WORK TO COMPLETE: Among the lines of the records, find all that carry the word "Insekten" and copy them.
(RECORDS TO USE begins)
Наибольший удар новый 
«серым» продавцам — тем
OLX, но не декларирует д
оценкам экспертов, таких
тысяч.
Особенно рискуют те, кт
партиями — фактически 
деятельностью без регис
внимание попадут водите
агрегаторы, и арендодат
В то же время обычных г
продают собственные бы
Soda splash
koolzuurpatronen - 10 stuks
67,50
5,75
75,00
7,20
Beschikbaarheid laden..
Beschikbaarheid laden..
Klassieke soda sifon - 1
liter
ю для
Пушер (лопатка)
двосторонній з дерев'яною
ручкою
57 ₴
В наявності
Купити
(RECORDS TO USE ends)
(RECORDS TO USE begins)
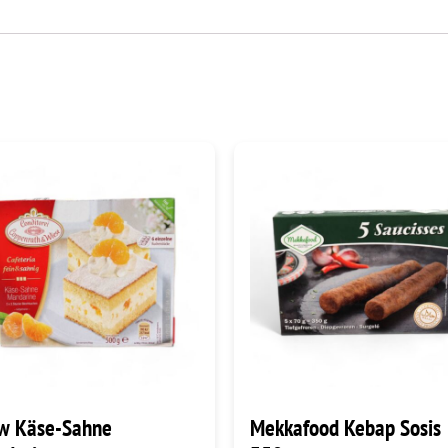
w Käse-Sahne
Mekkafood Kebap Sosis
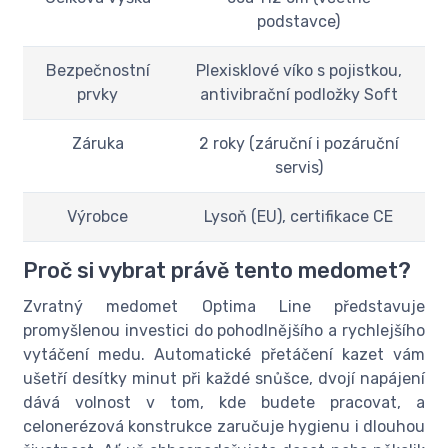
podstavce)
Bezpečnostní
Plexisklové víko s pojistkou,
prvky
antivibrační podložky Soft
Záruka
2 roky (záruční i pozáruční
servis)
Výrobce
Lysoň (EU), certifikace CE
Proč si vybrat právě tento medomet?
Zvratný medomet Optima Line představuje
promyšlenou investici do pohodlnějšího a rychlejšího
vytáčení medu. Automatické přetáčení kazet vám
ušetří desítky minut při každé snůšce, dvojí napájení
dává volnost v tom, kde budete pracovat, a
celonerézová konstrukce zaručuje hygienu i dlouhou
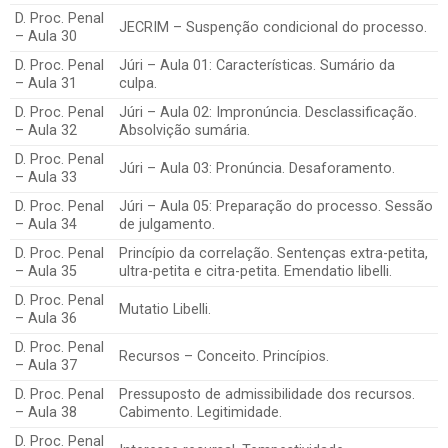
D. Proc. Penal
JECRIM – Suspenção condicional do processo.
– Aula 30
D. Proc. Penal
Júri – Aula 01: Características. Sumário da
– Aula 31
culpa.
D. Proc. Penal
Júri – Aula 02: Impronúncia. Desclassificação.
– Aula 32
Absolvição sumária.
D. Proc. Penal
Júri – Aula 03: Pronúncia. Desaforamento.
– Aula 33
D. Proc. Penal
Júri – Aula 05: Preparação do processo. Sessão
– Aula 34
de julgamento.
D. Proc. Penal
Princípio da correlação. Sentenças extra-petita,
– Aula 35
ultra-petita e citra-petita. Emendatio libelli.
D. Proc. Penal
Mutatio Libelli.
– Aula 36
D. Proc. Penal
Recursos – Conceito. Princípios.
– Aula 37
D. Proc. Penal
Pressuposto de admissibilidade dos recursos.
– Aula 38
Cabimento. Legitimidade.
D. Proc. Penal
(RECORDS TO USE ends)
(RECORDS TO USE begins)
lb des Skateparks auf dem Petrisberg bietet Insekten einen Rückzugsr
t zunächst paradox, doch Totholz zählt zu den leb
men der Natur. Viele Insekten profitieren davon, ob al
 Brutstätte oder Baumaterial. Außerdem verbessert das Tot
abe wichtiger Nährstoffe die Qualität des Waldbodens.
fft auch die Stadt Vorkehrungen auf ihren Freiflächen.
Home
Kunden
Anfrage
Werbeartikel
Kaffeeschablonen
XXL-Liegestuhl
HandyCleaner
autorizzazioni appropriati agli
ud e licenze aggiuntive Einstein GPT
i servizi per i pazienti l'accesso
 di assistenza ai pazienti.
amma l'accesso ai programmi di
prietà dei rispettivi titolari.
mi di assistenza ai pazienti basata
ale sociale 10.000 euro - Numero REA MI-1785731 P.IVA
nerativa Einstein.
(RECORDS TO USE ends)
EXERCISE RESULT:
lb des Skateparks auf dem Petrisberg bietet Insekten einen Rückzugsr
men der Natur. Viele Insekten profitieren davon, ob al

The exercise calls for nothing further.